And then inspect the results\footnote{Leave out (remove) \texttt{"sd_residual"} when fitting the original beta model.}.

stanfit <- rstan::read_stan_csv(res1$output_files())
xsummary <- summary(stanfit)$summary
round(summary(stanfit, pars = c("sd_repeated_measures", "sd_phyl", "sd_residual"))$summary, 2)

# optional saving of results
# save(xmod1, xsummary, res1, stanfit, xdata, specdata, tree, file = "comp_analysis_1.RData")

par(mfrow = c(1, 2), family = "serif")
par(family = "serif", mgp = c(1.8, 0.7, 0), las = 1, mar = c(2, 1, 1, 1))

plot.phylo(tree, cex = 0.8, show.tip.label = FALSE, x.lim = c(0, 19))
tips <- tree$tip.label
for (i in seq_along(tips)) {
  x <- sum(specdata$spec == tips[i])
  y <- gsub("_", " ", tips[i])
  tiplabels(text = bquote(italic(.(y))~.(paste0(" (", x, ")"))),
            tip = i, bg = NULL, adj = 0, frame = "none", offset = 0.3, cex = 0.8)
}

par(mar = c(3, 2.5, 1.5, 1))

# posteriors
x <- as.numeric(extract(stanfit, pars = c("sd_phyl"))$sd_phyl)
y <- as.numeric(extract(stanfit, pars = c("sd_repeated_measures"))$sd_repeated_measures)
z <- as.numeric(extract(stanfit, pars = c("sd_residual"))$sd_residual) # ignore for beta model

# and their densities
p1 <- density(x, adjust = 1)
p2 <- density(y, adjust = 1)
p3 <- density(z, adjust = 1) # ignore for beta model


# priors
pr_phyl <- as.numeric(extract(stanfit, pars = c("prior_sd_phyl"))$prior_sd_phyl)
pr_rep <- as.numeric(extract(stanfit, pars = c("prior_sd_repeated_measures"))$prior_sd_repeated_measures)

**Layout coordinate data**

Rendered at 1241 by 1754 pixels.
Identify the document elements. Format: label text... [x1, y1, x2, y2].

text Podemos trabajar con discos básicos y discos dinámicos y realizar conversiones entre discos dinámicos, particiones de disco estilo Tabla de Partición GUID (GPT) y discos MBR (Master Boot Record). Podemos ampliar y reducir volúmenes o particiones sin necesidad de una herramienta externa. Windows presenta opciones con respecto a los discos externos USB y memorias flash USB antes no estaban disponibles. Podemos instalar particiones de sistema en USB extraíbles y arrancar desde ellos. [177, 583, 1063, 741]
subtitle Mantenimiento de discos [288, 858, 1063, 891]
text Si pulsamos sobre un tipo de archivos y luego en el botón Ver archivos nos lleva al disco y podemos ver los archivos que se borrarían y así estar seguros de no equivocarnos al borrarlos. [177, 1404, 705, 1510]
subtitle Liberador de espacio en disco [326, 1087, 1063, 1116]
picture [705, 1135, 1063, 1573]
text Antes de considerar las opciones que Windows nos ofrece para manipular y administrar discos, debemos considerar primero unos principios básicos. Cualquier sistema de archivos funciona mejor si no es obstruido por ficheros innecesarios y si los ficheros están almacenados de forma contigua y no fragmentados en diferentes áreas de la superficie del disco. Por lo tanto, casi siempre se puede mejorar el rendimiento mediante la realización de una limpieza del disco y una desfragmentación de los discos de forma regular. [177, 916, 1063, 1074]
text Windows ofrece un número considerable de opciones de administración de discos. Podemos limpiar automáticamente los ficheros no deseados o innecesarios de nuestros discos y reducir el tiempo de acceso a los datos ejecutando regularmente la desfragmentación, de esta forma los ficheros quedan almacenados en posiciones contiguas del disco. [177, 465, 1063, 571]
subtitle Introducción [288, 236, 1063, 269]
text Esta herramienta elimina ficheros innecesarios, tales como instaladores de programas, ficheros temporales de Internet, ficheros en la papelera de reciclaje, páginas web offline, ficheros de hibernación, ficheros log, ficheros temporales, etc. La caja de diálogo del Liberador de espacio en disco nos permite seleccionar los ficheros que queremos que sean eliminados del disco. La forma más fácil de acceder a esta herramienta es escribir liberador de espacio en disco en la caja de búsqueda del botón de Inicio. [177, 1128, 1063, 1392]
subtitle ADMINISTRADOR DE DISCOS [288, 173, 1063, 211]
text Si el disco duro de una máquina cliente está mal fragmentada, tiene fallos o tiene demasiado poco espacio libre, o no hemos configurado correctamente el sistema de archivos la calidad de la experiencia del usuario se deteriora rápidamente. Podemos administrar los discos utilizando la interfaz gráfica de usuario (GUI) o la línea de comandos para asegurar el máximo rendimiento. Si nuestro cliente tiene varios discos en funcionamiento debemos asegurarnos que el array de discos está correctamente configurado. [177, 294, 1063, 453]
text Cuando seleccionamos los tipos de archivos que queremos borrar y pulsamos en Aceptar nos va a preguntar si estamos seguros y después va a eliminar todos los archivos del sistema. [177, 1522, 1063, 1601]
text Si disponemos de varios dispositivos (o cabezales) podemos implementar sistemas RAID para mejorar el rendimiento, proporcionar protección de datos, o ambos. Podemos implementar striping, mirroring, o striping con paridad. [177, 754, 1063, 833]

**GOAL OF THE EXERCISE**
List every parameter name passed to extract() through the pars argument in the R code excerpt.

**SOLUTION FOR THIS TASK**
sd_phyl
sd_repeated_measures
sd_residual
prior_sd_phyl
prior_sd_repeated_measures